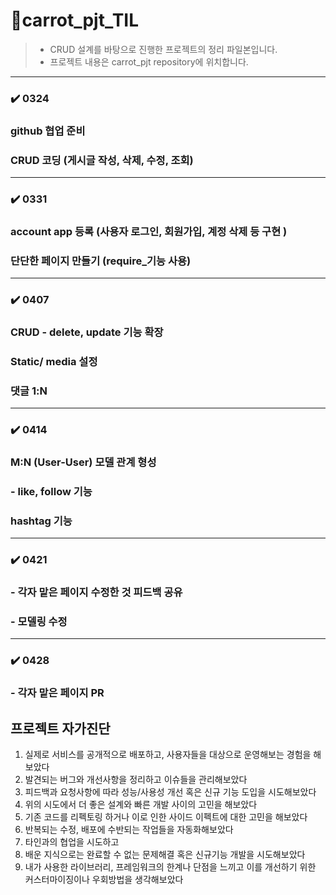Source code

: # 📰carrot_pjt_TIL

> - CRUD 설계를 바탕으로  진행한 프로젝트의 정리 파일본입니다. 
>- 프로젝트 내용은 carrot_pjt repository에 위치합니다. 

<hr>

### ✔️  0324

### github 협업 준비

### CRUD 코딩 (게시글 작성, 삭제, 수정, 조회)

<hr>

### ✔️  0331

###   account app 등록 (사용자 로그인, 회원가입, 계정 삭제 등 구현 )

###   단단한 페이지 만들기 (require_기능 사용)

<hr>

### ✔️ 0407

### CRUD - delete, update 기능 확장

### Static/ media 설정

### 댓글 1:N

<hr> 

### ✔️ 0414

### M:N (User-User) 모델 관계 형성 

### - like, follow 기능 

### hashtag 기능 

<hr>

### ✔️ 0421

### - 각자 맡은 페이지 수정한 것 피드백 공유 

### - 모델링 수정 

<hr>

### ✔️ 0428

### - 각자 맡은 페이지 PR 








## 프로젝트 자가진단 

1. 실제로 서비스를 공개적으로 배포하고, 사용자들을 대상으로 운영해보는 경험을 해보았다
2. 발견되는 버그와 개선사항을 정리하고 이슈들을 관리해보았다
3. 피드백과 요청사항에 따라 성능/사용성 개선 혹은 신규 기능 도입을 시도해보았다
4. 위의 시도에서 더 좋은 설계와 빠른 개발 사이의 고민을 해보았다
5. 기존 코드를 리펙토링 하거나 이로 인한 사이드 이펙트에 대한 고민을 해보았다
6. 반복되는 수정, 배포에 수반되는 작업들을 자동화해보았다
7. 타인과의 협업을 시도하고
8. 배운 지식으로는 완료할 수 없는 문제해결 혹은 신규기능 개발을 시도해보았다
9. 내가 사용한 라이브러리, 프레임워크의 한계나 단점을 느끼고 이를 개선하기 위한 커스터마이징이나 우회방법을 생각해보았다






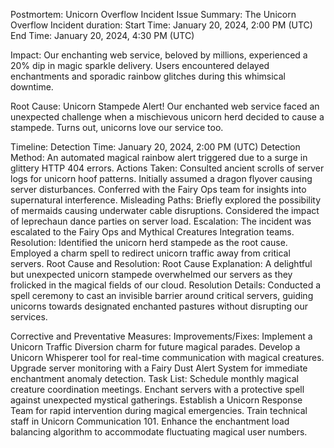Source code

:
Postmortem: Unicorn Overflow Incident
Issue Summary:
The Unicorn Overflow Incident duration: 
Start Time: January 20, 2024, 2:00 PM (UTC) 
End Time: January 20, 2024, 4:30 PM (UTC)

Impact: 
Our enchanting web service, beloved by millions, experienced a 20% dip in magic sparkle delivery. 
Users encountered delayed enchantments and sporadic rainbow glitches during this whimsical downtime.

Root Cause: 
Unicorn Stampede Alert! Our enchanted web service faced an unexpected challenge when a mischievous unicorn herd decided to cause a stampede. Turns out, unicorns love our service too.

Timeline:
Detection Time:
January 20, 2024, 2:00 PM (UTC)
Detection Method:
An automated magical rainbow alert triggered due to a surge in glittery HTTP  404 errors.
Actions Taken:
Consulted ancient scrolls of server logs for unicorn hoof patterns.
Initially assumed a dragon flyover causing server disturbances.
Conferred with the Fairy Ops team for insights into supernatural interference.
Misleading Paths:
Briefly explored the possibility of mermaids causing underwater cable disruptions.
Considered the impact of leprechaun dance parties on server load.
Escalation:
The incident was escalated to the Fairy Ops and Mythical Creatures Integration teams.
Resolution:
Identified the unicorn herd stampede as the root cause.
Employed a charm spell to redirect unicorn traffic away from critical servers.
Root Cause and Resolution:
Root Cause Explanation:
 A delightful but unexpected unicorn stampede overwhelmed our servers as they frolicked in the magical fields of our cloud.
Resolution Details:
 Conducted a spell ceremony to cast an invisible barrier around critical servers, guiding unicorns towards designated enchanted pastures without disrupting our services.

Corrective and Preventative Measures:
Improvements/Fixes:
Implement a Unicorn Traffic Diversion charm for future magical parades.
Develop a Unicorn Whisperer tool for real-time communication with magical creatures.
Upgrade server monitoring with a Fairy Dust Alert System for immediate enchantment anomaly detection.
Task List:
Schedule monthly magical creature coordination meetings.
Enchant servers with a protective spell against unexpected mystical gatherings.
Establish a Unicorn Response Team for rapid intervention during magical emergencies.
Train technical staff in Unicorn Communication 101.
Enhance the enchantment load balancing algorithm to accommodate fluctuating magical user numbers.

What the task requires: What is needed is a verbatim copy of the entries, leaving out any pictures.

Task result:
Source code

: # 📰carrot_pjt_TIL

> - CRUD 설계를 바탕으로  진행한 프로젝트의 정리 파일본입니다. 
>- 프로젝트 내용은 carrot_pjt repository에 위치합니다. 

<hr>

### ✔️  0324

### github 협업 준비

### CRUD 코딩 (게시글 작성, 삭제, 수정, 조회)

<hr>

### ✔️  0331

###   account app 등록 (사용자 로그인, 회원가입, 계정 삭제 등 구현 )

###   단단한 페이지 만들기 (require_기능 사용)

<hr>

### ✔️ 0407

### CRUD - delete, update 기능 확장

### Static/ media 설정

### 댓글 1:N

<hr> 

### ✔️ 0414

### M:N (User-User) 모델 관계 형성 

### - like, follow 기능 

### hashtag 기능 

<hr>

### ✔️ 0421

### - 각자 맡은 페이지 수정한 것 피드백 공유 

### - 모델링 수정 

<hr>

### ✔️ 0428

### - 각자 맡은 페이지 PR 








## 프로젝트 자가진단 

1. 실제로 서비스를 공개적으로 배포하고, 사용자들을 대상으로 운영해보는 경험을 해보았다
2. 발견되는 버그와 개선사항을 정리하고 이슈들을 관리해보았다
3. 피드백과 요청사항에 따라 성능/사용성 개선 혹은 신규 기능 도입을 시도해보았다
4. 위의 시도에서 더 좋은 설계와 빠른 개발 사이의 고민을 해보았다
5. 기존 코드를 리펙토링 하거나 이로 인한 사이드 이펙트에 대한 고민을 해보았다
6. 반복되는 수정, 배포에 수반되는 작업들을 자동화해보았다
7. 타인과의 협업을 시도하고
8. 배운 지식으로는 완료할 수 없는 문제해결 혹은 신규기능 개발을 시도해보았다
9. 내가 사용한 라이브러리, 프레임워크의 한계나 단점을 느끼고 이를 개선하기 위한 커스터마이징이나 우회방법을 생각해보았다






Source code

:
Postmortem: Unicorn Overflow Incident
Issue Summary:
The Unicorn Overflow Incident duration: 
Start Time: January 20, 2024, 2:00 PM (UTC) 
End Time: January 20, 2024, 4:30 PM (UTC)

Impact: 
Our enchanting web service, beloved by millions, experienced a 20% dip in magic sparkle delivery. 
Users encountered delayed enchantments and sporadic rainbow glitches during this whimsical downtime.

Root Cause: 
Unicorn Stampede Alert! Our enchanted web service faced an unexpected challenge when a mischievous unicorn herd decided to cause a stampede. Turns out, unicorns love our service too.

Timeline:
Detection Time:
January 20, 2024, 2:00 PM (UTC)
Detection Method:
An automated magical rainbow alert triggered due to a surge in glittery HTTP  404 errors.
Actions Taken:
Consulted ancient scrolls of server logs for unicorn hoof patterns.
Initially assumed a dragon flyover causing server disturbances.
Conferred with the Fairy Ops team for insights into supernatural interference.
Misleading Paths:
Briefly explored the possibility of mermaids causing underwater cable disruptions.
Considered the impact of leprechaun dance parties on server load.
Escalation:
The incident was escalated to the Fairy Ops and Mythical Creatures Integration teams.
Resolution:
Identified the unicorn herd stampede as the root cause.
Employed a charm spell to redirect unicorn traffic away from critical servers.
Root Cause and Resolution:
Root Cause Explanation:
 A delightful but unexpected unicorn stampede overwhelmed our servers as they frolicked in the magical fields of our cloud.
Resolution Details:
 Conducted a spell ceremony to cast an invisible barrier around critical servers, guiding unicorns towards designated enchanted pastures without disrupting our services.

Corrective and Preventative Measures:
Improvements/Fixes:
Implement a Unicorn Traffic Diversion charm for future magical parades.
Develop a Unicorn Whisperer tool for real-time communication with magical creatures.
Upgrade server monitoring with a Fairy Dust Alert System for immediate enchantment anomaly detection.
Task List:
Schedule monthly magical creature coordination meetings.
Enchant servers with a protective spell against unexpected mystical gatherings.
Establish a Unicorn Response Team for rapid intervention during magical emergencies.
Train technical staff in Unicorn Communication 101.
Enhance the enchantment load balancing algorithm to accommodate fluctuating magical user numbers.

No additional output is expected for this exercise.